連載 現場の教育力がプリセプターシップを変える―事例で学ぶ方法と理論④
「なぜプリセプターがロールモデルなのか」を再考する
渋谷 美香
1
1(社)日本看護協会看護教育研究センター
pp.73-78
発行日 2006年1月1日
Published Date 2006/1/1
DOI https://doi.org/10.11477/mf.1661100014
- 有料閲覧
- 文献概要
- 1ページ目
- 参考文献
“お手本”を求められるプレッシャー
プリセプターや後輩を指導する役割を初めて担う時,多くの看護師は強い責任感のもと,「後輩の質問に的確に答えられる先輩でありたい」と思う.ところがいつの間にか,「先輩なのだからどんなことも知っていなければならない」という気持ちを強く抱くようになりがちである.後輩に何か尋ねられた時,自信を持って答える自分自身に,誇らしさとやりがいを感じる.しかし逆に,質問にうまく答えられなかったり,失敗してしまったりした時,「立派な先輩でありたい」と目指す姿と自分自身との落差に,恥ずかしさ・情けなさ・怒りを感じる.これは時に,激しい自信喪失につながり,指導役割そのものに対する意欲を失わせてしまう.

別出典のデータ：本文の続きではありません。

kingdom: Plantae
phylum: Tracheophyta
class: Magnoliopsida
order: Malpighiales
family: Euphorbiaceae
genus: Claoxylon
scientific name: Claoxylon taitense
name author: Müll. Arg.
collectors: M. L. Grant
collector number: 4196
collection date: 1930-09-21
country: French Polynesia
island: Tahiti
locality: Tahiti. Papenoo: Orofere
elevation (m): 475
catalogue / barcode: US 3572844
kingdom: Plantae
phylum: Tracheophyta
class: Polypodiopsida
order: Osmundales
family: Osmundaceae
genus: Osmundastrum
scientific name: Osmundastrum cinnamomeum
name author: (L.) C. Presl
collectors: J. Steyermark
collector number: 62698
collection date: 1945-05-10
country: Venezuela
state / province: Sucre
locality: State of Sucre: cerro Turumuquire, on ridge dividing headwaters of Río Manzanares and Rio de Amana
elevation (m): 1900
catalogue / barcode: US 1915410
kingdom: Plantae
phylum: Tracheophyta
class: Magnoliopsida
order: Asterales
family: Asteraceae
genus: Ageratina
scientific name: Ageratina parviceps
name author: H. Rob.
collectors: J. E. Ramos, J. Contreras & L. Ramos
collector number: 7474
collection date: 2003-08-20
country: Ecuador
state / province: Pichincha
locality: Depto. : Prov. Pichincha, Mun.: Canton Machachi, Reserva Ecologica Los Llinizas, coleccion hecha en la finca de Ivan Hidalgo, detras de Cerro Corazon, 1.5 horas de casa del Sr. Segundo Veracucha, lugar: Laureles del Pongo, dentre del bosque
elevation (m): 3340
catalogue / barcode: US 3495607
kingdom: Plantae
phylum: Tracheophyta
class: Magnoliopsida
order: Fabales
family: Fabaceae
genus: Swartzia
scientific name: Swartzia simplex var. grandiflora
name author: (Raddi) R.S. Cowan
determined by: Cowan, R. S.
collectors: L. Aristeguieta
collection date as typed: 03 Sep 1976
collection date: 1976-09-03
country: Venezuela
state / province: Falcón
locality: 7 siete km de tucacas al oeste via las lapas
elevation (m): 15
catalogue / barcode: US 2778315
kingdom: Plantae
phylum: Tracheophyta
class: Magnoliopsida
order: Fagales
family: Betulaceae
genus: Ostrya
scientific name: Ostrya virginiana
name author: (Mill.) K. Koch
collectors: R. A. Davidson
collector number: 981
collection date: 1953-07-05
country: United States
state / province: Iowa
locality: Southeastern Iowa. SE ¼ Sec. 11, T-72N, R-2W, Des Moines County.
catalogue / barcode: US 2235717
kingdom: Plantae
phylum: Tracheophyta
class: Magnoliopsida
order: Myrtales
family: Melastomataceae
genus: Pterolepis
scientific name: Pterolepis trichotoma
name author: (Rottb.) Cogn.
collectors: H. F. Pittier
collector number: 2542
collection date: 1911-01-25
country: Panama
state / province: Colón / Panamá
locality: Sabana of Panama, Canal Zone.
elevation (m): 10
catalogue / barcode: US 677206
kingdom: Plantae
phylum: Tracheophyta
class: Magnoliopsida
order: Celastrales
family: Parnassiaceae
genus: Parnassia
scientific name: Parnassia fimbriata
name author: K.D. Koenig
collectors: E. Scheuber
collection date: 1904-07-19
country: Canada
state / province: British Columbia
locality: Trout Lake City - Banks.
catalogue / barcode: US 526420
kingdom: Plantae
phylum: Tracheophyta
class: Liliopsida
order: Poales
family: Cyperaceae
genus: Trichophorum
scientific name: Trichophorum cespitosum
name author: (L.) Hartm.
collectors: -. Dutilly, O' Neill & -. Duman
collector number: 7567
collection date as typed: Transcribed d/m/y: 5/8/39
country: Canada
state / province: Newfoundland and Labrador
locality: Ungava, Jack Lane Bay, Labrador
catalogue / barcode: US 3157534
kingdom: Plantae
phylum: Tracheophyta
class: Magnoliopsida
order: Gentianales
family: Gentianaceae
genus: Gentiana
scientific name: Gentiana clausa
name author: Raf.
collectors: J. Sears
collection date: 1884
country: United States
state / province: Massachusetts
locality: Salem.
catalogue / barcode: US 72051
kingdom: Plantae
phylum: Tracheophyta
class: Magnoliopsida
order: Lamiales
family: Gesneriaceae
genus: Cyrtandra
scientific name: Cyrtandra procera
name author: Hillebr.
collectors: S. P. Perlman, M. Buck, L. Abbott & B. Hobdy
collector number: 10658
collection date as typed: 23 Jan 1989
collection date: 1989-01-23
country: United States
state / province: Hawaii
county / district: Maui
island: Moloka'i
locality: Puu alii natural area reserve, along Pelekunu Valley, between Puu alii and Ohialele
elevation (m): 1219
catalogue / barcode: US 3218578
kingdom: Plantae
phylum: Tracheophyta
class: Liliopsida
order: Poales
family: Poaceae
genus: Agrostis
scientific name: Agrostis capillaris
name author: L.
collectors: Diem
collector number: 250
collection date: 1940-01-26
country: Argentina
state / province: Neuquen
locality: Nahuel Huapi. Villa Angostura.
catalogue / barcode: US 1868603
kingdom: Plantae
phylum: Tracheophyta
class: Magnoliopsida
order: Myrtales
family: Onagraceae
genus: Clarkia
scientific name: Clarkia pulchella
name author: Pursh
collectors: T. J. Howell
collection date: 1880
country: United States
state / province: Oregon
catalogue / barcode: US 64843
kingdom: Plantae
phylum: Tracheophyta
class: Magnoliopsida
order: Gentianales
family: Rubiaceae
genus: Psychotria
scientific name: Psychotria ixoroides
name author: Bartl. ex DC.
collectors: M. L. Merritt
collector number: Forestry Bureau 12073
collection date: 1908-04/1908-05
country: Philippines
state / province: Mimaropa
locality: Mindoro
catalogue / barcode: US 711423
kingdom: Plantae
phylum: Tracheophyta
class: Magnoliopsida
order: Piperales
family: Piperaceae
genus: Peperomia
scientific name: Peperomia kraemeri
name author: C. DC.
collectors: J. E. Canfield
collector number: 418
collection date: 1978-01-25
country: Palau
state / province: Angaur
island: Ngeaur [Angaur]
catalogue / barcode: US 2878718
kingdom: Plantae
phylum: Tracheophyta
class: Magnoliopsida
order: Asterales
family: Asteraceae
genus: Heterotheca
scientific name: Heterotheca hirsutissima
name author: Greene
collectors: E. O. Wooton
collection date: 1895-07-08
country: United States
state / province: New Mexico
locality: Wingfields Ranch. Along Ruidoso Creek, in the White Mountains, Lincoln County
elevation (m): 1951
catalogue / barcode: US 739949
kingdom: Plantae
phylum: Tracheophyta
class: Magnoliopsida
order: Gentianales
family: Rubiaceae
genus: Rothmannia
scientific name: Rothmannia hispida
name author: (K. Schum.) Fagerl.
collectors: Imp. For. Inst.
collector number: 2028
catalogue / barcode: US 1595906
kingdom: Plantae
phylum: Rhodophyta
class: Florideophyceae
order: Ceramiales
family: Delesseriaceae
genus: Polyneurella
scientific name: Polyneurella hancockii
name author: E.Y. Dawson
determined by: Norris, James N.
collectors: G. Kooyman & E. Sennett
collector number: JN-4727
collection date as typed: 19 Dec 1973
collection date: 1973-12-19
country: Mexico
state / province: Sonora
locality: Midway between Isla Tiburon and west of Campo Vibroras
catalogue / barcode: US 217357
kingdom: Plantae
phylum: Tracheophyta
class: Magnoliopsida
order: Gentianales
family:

プリセプティに対する期待の高まりは,プリセプティの成長にとっても決してマイナスではない.しかし,経験できる範囲の拡大によってプリセプティの失敗も増えてくる.指導を受け入れないような態度,他のプリセプティとの到達度の差といった,プリセプターにとって受け入れ難い結果も次々と出てくるものだ.そんな時,真摯に取り組んでいるプリセプターほど,自分の指導が悪いからだと自身を責めてしまうのはなぜだろうか.